* _Records_
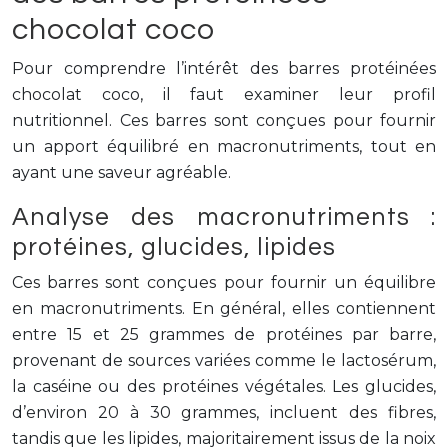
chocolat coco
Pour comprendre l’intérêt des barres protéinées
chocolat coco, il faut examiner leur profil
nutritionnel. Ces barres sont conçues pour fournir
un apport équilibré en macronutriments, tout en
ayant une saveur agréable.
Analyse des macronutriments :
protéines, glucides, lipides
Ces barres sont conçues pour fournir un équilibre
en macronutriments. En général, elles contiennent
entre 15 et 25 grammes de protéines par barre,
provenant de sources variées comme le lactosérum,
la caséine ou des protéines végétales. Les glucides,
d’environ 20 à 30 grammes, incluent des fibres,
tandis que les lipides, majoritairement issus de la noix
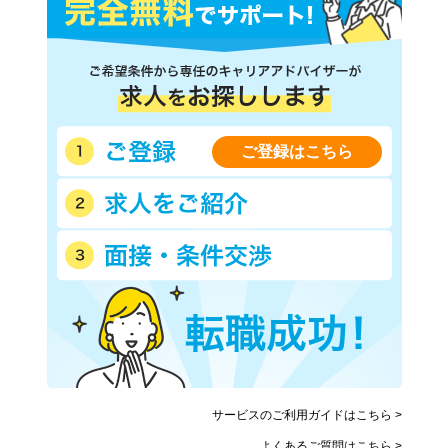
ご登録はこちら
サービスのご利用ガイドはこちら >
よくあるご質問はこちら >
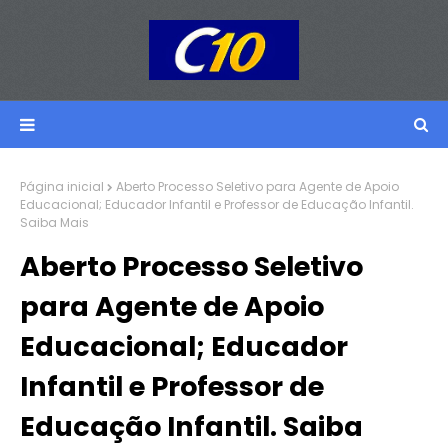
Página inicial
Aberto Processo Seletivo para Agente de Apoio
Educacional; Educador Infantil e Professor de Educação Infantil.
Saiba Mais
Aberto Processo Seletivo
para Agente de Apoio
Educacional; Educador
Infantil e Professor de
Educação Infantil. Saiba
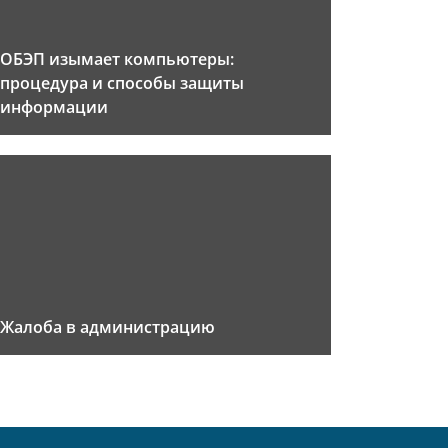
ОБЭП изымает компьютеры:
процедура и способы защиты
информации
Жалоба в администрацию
---
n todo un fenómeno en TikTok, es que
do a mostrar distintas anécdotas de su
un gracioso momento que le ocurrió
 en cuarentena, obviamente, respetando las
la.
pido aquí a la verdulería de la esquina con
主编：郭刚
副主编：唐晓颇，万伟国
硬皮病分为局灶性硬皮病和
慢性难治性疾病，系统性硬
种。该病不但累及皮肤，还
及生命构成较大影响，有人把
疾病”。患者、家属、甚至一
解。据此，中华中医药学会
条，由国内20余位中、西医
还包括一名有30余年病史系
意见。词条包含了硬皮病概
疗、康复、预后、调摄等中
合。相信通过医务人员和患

* _Task instructions_
Please copy the lines of the records above, from the line with "Página inicial" up to and including the line with "Жалоба в администрацию", and leave the pictures out of your answer.

* _Exercise solution_
Página inicial
Aberto Processo Seletivo para Agente de Apoio
Educacional; Educador Infantil e Professor de Educação Infantil.
Saiba Mais
Aberto Processo Seletivo
para Agente de Apoio
Educacional; Educador
Infantil e Professor de
Educação Infantil. Saiba
ОБЭП изымает компьютеры:
процедура и способы защиты
информации
Жалоба в администрацию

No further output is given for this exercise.